Start of Data to examine

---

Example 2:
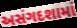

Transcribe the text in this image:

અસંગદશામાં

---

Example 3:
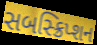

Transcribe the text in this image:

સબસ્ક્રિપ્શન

End of Data to examine

Task to complete: Omitting the pictures, copy each record above exactly as it stands.

Response to the exercise:
---

Example 2:

Transcribe the text in this image:

અસંગદશામાં

---

Example 3:

Transcribe the text in this image:

સબસ્ક્રિપ્શન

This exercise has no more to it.